こうして大人しくしているのを見ると普通の可愛い子供なのだが…

時折見せるグルルの豹変は、普通の子供とはかけ離れ過ぎている気がする。


さっきにしてもそうだ。

魔法名を口にしていなかったので あれがなんの魔法かはわからないが、威力が攻撃魔法の中級…いや上級くらいか?

とにかく異常なくらい強力だった。


グルルは出会った時から天才の片鱗を見せていたが、善悪の区別がちゃんと付いていない子供があのような力を無差別に放つようでは、この先 普通に暮らすことが出来なくなってしまう。


「なんとかしないとなぁ…」


それに破壊力のある魔法を口から放つなんて普通の人はしない。

出来ないわけではないが普通は手を媒体にするし、なにより危険だ。


「たっくと、どったのー?」


「・・いや、なんでもないよ。ほら、もうすぐ14時だ。はぐれないように手は離すなよ」


「おおー、わかたー!」


笑いながら元気良く返事をするグルルの口元には先程の咆哮の痕跡などはなく、毎日ちゃんと歯を磨いている為 白くて綺麗な歯がきちんと並んでいた。

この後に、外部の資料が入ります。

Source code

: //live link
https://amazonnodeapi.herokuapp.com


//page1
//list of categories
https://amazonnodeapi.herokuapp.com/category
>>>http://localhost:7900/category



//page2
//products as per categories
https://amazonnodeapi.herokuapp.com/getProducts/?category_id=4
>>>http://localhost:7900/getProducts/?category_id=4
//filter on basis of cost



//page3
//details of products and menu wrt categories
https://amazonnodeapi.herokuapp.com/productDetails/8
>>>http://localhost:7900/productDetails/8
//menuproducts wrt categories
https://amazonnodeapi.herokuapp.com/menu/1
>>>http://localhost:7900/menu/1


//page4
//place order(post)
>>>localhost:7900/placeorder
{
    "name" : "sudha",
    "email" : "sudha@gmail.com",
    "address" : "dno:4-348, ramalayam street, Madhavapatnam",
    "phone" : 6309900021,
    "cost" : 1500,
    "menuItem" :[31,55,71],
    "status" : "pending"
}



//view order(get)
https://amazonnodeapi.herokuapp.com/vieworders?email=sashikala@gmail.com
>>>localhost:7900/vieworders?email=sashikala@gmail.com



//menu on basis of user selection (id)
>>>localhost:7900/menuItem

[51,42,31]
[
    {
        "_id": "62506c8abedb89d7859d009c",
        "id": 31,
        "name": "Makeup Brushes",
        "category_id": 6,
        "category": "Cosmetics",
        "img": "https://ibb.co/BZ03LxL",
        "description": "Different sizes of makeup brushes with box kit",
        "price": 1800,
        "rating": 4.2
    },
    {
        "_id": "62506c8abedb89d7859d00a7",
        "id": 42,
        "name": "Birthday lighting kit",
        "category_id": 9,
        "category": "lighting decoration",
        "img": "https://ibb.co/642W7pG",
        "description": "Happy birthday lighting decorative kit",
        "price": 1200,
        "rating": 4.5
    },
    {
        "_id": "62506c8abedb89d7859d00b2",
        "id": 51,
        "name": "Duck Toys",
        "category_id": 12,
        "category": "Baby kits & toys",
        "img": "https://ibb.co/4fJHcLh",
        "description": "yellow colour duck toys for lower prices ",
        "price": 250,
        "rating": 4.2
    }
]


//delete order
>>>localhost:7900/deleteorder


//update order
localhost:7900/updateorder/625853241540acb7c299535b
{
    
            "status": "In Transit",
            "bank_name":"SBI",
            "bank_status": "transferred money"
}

まぁなんにしても、咆哮の件はリードイスト王も許してくれたし怒らないであげてくれと言っていたので、今はひとまずその事は忘れよう。

おそらく侵入者というのも、王様がグルルを庇う為に嘘を吐いてくれたんだと思うしな。


ーーーーー



『ザッハルテ・トルテ氏の告別式にお集まり下さった皆様へ申し上げます。まもなく会場を一般開放致しますが、大変混み合っておりますので係員の指示に従って慌てずゆっくりとご入場いただきますようご協力お願い致します』


先程の咆哮の事ではなく 今後のグルルへの教育について考えていると、告別式会場の一般開放の時間になった。


「おっ、開いたみたいだな。でもこれだけ多いと結局まだ時間が掛かりそうだな…。グルル、トイレとかは大丈夫か?」


会場は広いので中に入るのに時間は掛からないと思うが、ザッハルテさんは当然ながら1人しかいないので そこまで辿り着くにはまだまだ時間が掛かりそうだ。

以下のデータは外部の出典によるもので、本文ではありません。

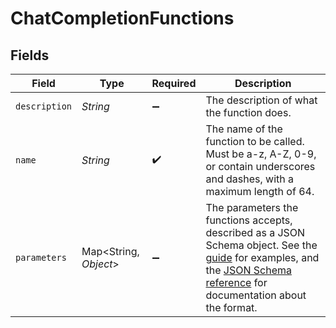 # ChatCompletionFunctions


## Fields

| Field                                                                                                                                                                                                                                                             | Type                                                                                                                                                                                                                                                              | Required                                                                                                                                                                                                                                                          | Description                                                                                                                                                                                                                                                       |
| ----------------------------------------------------------------------------------------------------------------------------------------------------------------------------------------------------------------------------------------------------------------- | ----------------------------------------------------------------------------------------------------------------------------------------------------------------------------------------------------------------------------------------------------------------- | ----------------------------------------------------------------------------------------------------------------------------------------------------------------------------------------------------------------------------------------------------------------- | ----------------------------------------------------------------------------------------------------------------------------------------------------------------------------------------------------------------------------------------------------------------- |
| `description`                                                                                                                                                                                                                                                     | *String*                                                                                                                                                                                                                                                          | :heavy_minus_sign:                                                                                                                                                                                                                                                | The description of what the function does.                                                                                                                                                                                                                        |
| `name`                                                                                                                                                                                                                                                            | *String*                                                                                                                                                                                                                                                          | :heavy_check_mark:                                                                                                                                                                                                                                                | The name of the function to be called. Must be a-z, A-Z, 0-9, or contain underscores and dashes, with a maximum length of 64.                                                                                                                                     |
| `parameters`                                                                                                                                                                                                                                                      | Map<String, *Object*>                                                                                                                                                                                                                                             | :heavy_minus_sign:                                                                                                                                                                                                                                                | The parameters the functions accepts, described as a JSON Schema object. See the [guide](/docs/guides/gpt/function-calling) for examples, and the [JSON Schema reference](https://json-schema.org/understanding-json-schema/) for documentation about the format. |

「おおー?たっくととぱるるがダメいうから、トイレのカミはもういたまーすしてないおー!ぐるるえらー?」


いや…そういう話をしたんじゃないんだけどな…。


とりあえずトイレの心配はなさそうだからいいか。


「よし、じゃあ俺達も進もうか」


「おおー、カラッポにまたおハナどぞーするおー!」


この参列者の数だと先程の時とは違い、多分俺達がザッハルテさんの所に着く頃にはカラッポどころか花で埋もれていそうだけどな。

と、口には出さずにグルルの純粋な宣言にツッコミを入れつつ、俺とグルルは人の流れに流されるように会場の中へとゆっくり歩いて行った。